Ma toute première enfance ne fut pas toujours une partie de plaisir. Ni pour moi, ni pour ma famille. Je me souviens de cette période difficile où tout arrivait de travers au point que l’on s’habituait au malheur comme d’une fatalité inéluctable.
Je reste persuadé qu’un tel vécu vous forge pour le reste de l’existence, soit une résistance à toute épreuve, soit une fragilité quasi paranoïaque. Je pense m’en être plutôt bien sorti ne succombant ni à l’une, ni l’autre de mes suppositions. Je crois avoir traversé une vie de plaisir et de sérénité car il me semble ne pouvoir retenir que le positif me débarrassant de toute rétention négative. Disons que je ne donne pas d’intention aux faits, ça me permet de ne pas me sentir visé par les incidents de la vie.
Je devais avoir cinq ans lorsque ma petite sœur décéda d’une cholérine, c’est ainsi qu’on nommait la déshydratation à l’époque. Puis ce fut le décès accidentel de mon petit frère l’année suivante. Nous descendions les marches du couloir, je le tenais par la main lorsque qu’il heurta violemment la rampe en faisant un geste brusque. Un coup à la tempe qui lui fut fatal. Ma mère était juste derrière nous, imaginez toutes les supputations si nous avions été seuls. La famille commençait à s’habituer au malheur lorsqu’une méningite faillit m’emporter aussi. J’étais un miraculé pour toute la famille qui ne redoutait même plus des séquelles éventuelles. Apparemment, j’ai échappé aux plus sévères… seule, une surdité unilatérale due à la médication me laissa le souvenir de cette période.
Je venais juste de me tirer de ce mauvais pas, encore en convalescence, que je fus renversé par une voiture puis traîné sur une trentaine de mètres avant que des gens n’interviennent pour bloquer puis soulever le véhicule. Le chauffeur s’était affolé et ne parvenait plus à réagir, j’étais accroché sous la voiture… heureusement, elle n’allait pas trop vite. Je me suis inquiété pour mon pantalon tout neuf qui venait d’être déchiré, oubliant mon scalp et une partie de la peau du bras arrachée laissant le muscle à vif.
Je me suis amusé par la suite, après un deuxième accident, à attendre le troisième pour ne pas faire mentir le dicton « jamais deux sans trois »… Il arriva à point pour rompre le signe indien. Je crois même l’avoir provoqué dans cette intention.
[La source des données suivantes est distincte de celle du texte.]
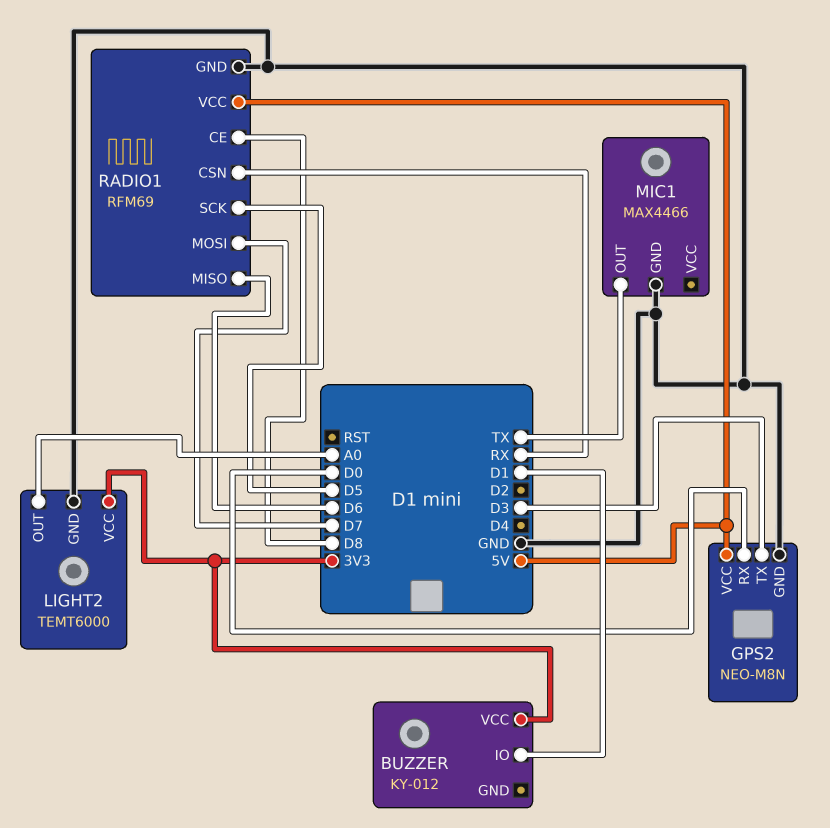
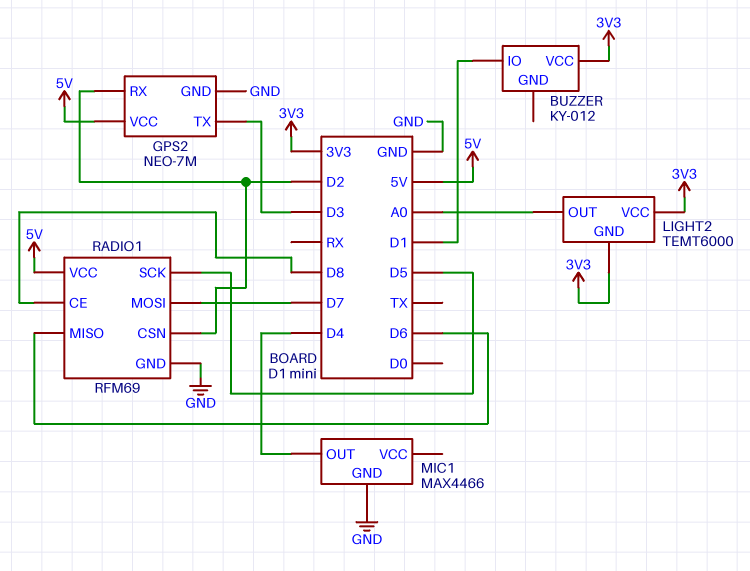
GPS2: NEO-M8N -> NEO-7M
GPS2 pin RX: D0 -> D2
LIGHT2 pin GND: GND -> 3V3
MIC1 pin OUT: TX -> D4
RADIO1 pin CSN: RX -> D2

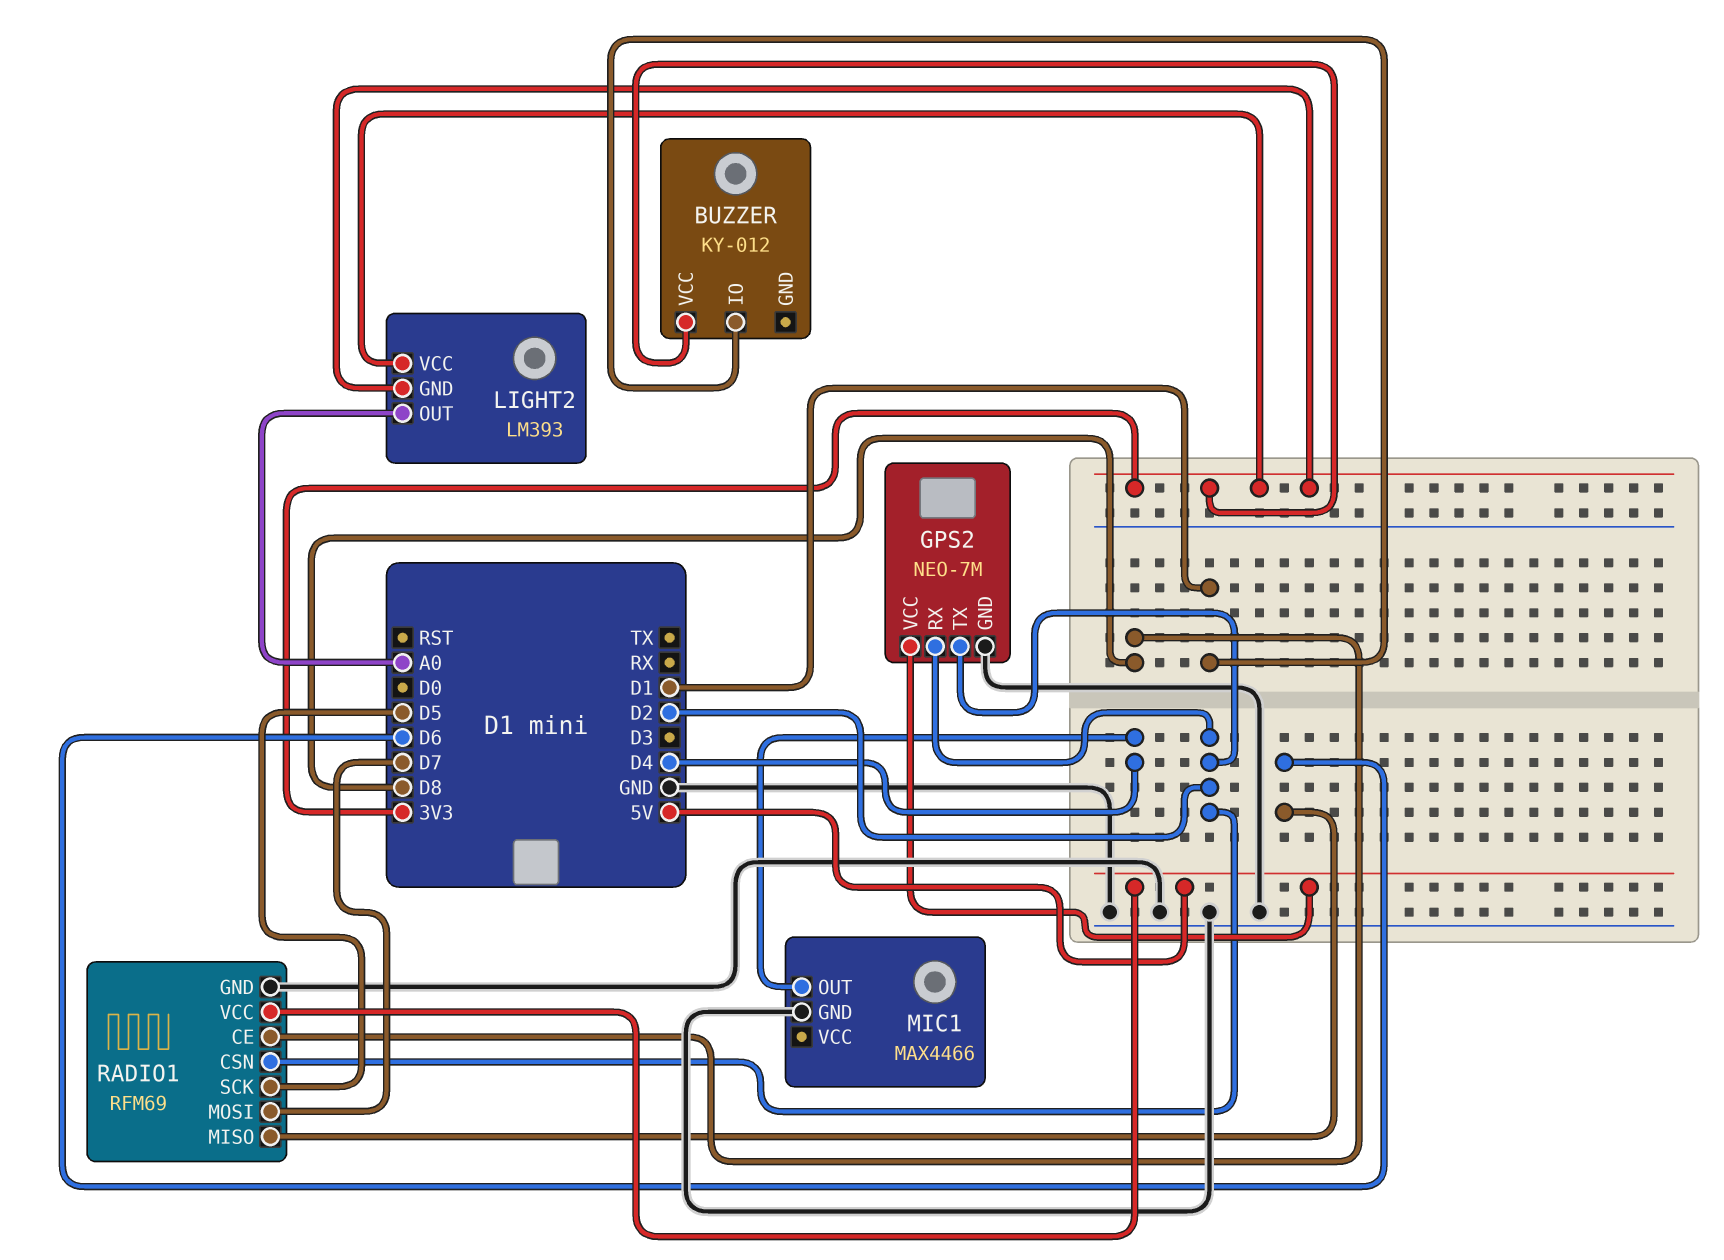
GPS2 pin TX: D3 -> D2
LIGHT2: TEMT6000 -> LM393

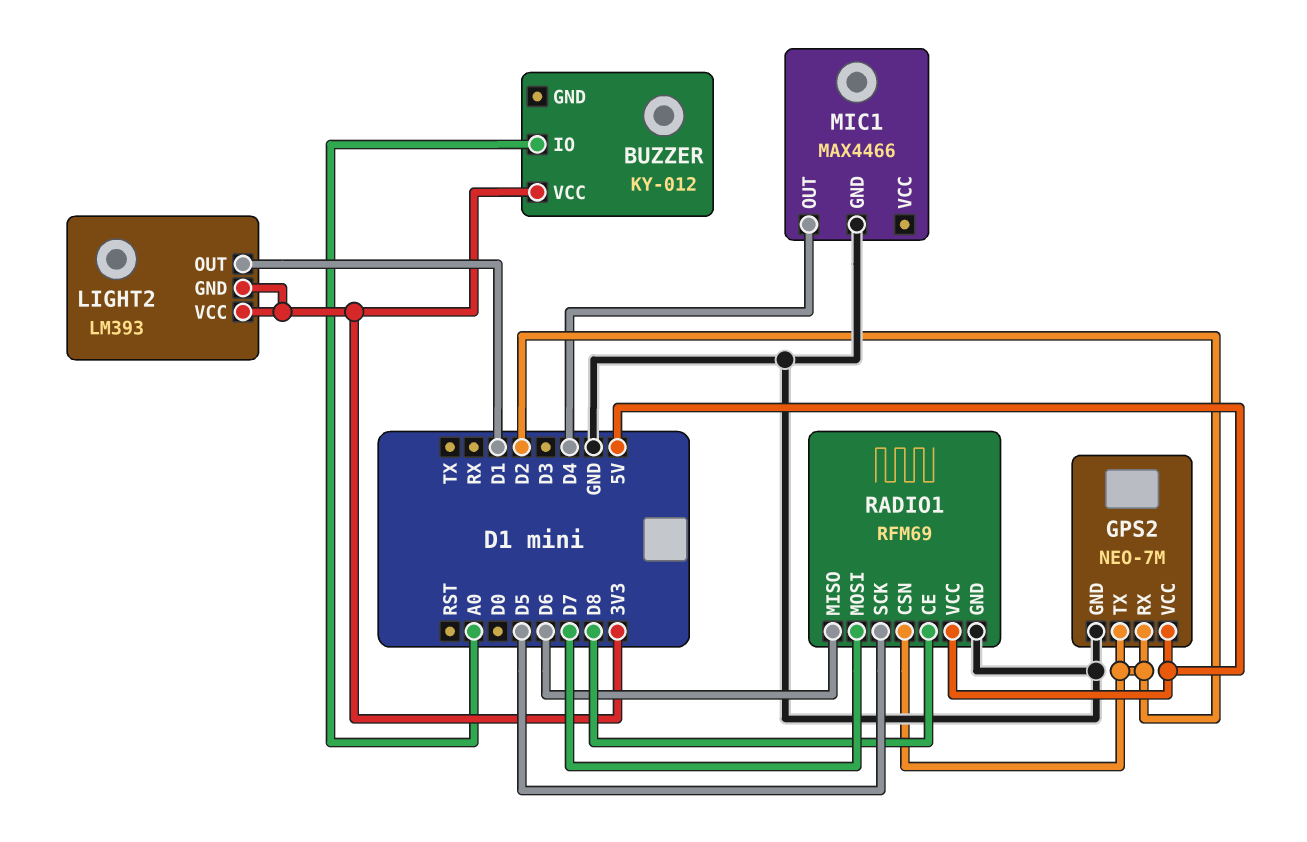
BUZZER pin IO: D1 -> A0
LIGHT2 pin OUT: A0 -> D1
En revivant mon premier accident, je me souviens d’un camion de marque Saurer en stationnement devant un bar. Le moteur était en marche, c’était courant à l’époque, les chauffeurs quittaient l’habitacle en laissant ronronner leur véhicule… Le bruit ajouté à ma surdité récente et la précipitation a favorisé ma rencontre douloureuse avec une Rosalie Citroën. Ce qui me fit dire, bien plus tard : « Celle qui a failli m’ôter la vie s’appelait comme celle qui me l’a donnée ».
Je ne crois pas aux signes, je m’en amuse. Imaginez que ce fut le Saurer, c’eut été difficile de trouver un rapport. Ceux qui voient des relations partout s’en sortiront par un : « oui, mais c’était une Rosalie et rien d’autre ». Voyez, j’ai monté cette affaire de toute pièce et ne parviens plus à m’en dépatouiller. J’irai même plus loin, s’il s’était agi d’une DS de la même marque, déjà en vente à l’époque, peut-être la rencontre m’eut été fatale car je porte exactement les mêmes initiales.
Quand on a l’imagination fertile, la dérision pousse comme du chiendent.
Lorsque j’irai retrouver une partie de ma famille de l’autre côté du rideau, mais qu’ils patientent encore un peu, ils me diront si j’ai été fauché ou non une quatrième fois.
La réponse sera probablement oui, car la faucheuse ne sait faire que ça !
C’était le début d’une période plus souriante.